Книги Нового завета в мировоззренческом отношении, по–видимому, беднее ветхозаветных и во многом зависят от последних, зато они содержат в себе очень развитое и нетривиальное моральное учение, квинтэссенция которого заключена в заповедях Нагорной проповеди (Матф. 5). Этические доктрины патристики и средневековья не могут быть поняты вне связи с этим учением. Однако и онтология, и даже космогония того же периода вряд ли представимы вне связи с другим новозаветным учением, содержащимся в Евангелии от Иоанна. Мы говорим о тех местах этого евангелия, где речь идет о Логосе–Слове и «истинном Свете»: «В начале было Слово, и Слово было у Бога, и Слово было Бог» (1, 1); «В нем была жизнь, и жизнь была свет человеков…» (1, 4); «Был Свет истинный, который просвещает всякого человека, приходящего в мир» (1, 9) и г. п. Эти рассуждения или, лучше сказать, речения четвертого евангелия не были чем‑то новым и экстравагантным: они вполне согласовывались с ветхозаветным сакраментальным отношением к слову и свету и с почти таким же отношением к ним греков и римлян. Новым было то, что творческий Логос и просвещающий Свет были здесь однозначно отождествлены с воплотившимся богом, Мессией–Христом. Благодаря этому в сознании христианских экзегетов к античному рациональному логосу и «умственному свету» добавился элемент иррационального и трансцендентного. Логос–Свет выступил посредником между непостижимым и постижимым, бытием божественным и бытием тварным. Разумеется, это посредничество означало одновременно и некоторую рационализацию библейских представлений о боге. То и другое дало мощный толчок христианской теологической спекуляции.

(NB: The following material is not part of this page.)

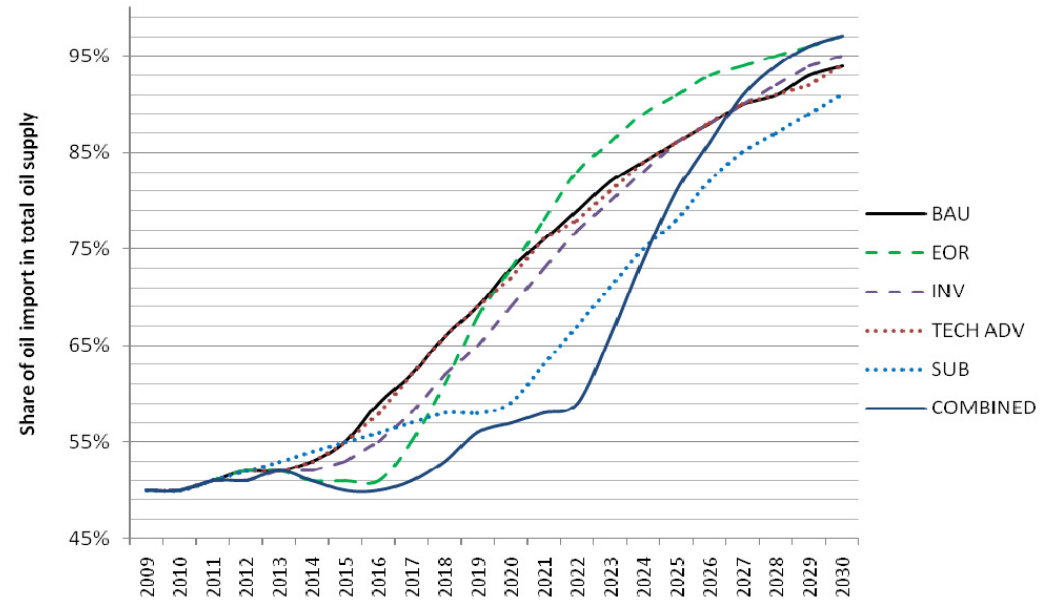
Figure 22. Malaysia’s oil import share in its total oil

Наконец, формирование патристического и средневекового философствования нельзя понять без так называемых Посланий Павла. Хотя они все писались на злобу дня, имеют конкретно–политическую и практическую направленность и совсем не философский адресат, именно в них закладываются основы некоторых важнейших концепций средневековья: о соотношении природы и благодати, о свободе и предопределении, о соотношении знания и любви и др. Большинство из этих учений родилось напочвѳ ветхозаветной идеологии, удобренной родственными идеями эллинистической философии. Пожалуй, действительно новым, христианским открытием была только концепция любви. У Павла она лучше всего выражена в следующих словах: «Если имею дар пророчества, и знаю все тайны, и имею всякое познание и всю веру, так что могу и горы переставлять, а не имею любви, — то я ничто» (1 Кор. 13, 2). Эта новозаветная идея любви, превышающей своим достоинством могущество, знание и даже веру, будет вдохновлять впоследствии многих христианских мистиков — от Григория Нисского до Экхарта. Мистики будут искать ее подтверждения и в Ветхом завете, соответствующим образом комментируя Песнь песней Соломона с ее знаменитыми словами: «Крепка, как смерть, любовь» (8, 6).

Таким образом, само содержание Библии давало немало поводов для философствования. Однако философия — это мышление в понятиях, а не в образах, и притом мышление систематическое и доказательное. Ничего подобного в Библии не содержалось. Поэтому, чтобы на основе Библии была сконструирована какая бы то ни было философия, ее «священные писания» нуждались в методическом истолковании, в переводе с языка образов на язык понятий с последующей организацией подходящих понятий в некую систему. Но перевод с одного языка на другой предполагает осведомленность в обоих и тем более данность обоих. Существовал ли какой‑нибудь концептуальный язык, на который можно было бы перевести образный язык Библии? Да, существовал, и притом только один — язык греческой философии. Никакой другой философии в странах Средиземноморского региона не было. И перевод был предпринят,. Правда, не для всех образов и представлений Библии в философском языке греков нашлись понятийные эквиваленты. Пришлось ввести ряд новых, не известных грекам понятий, а многие другие понятия радикально переосмыслить. И все же дело было сделано. Его результатом было рождение нового типа философствования, характерного для всей эпохи средневековья.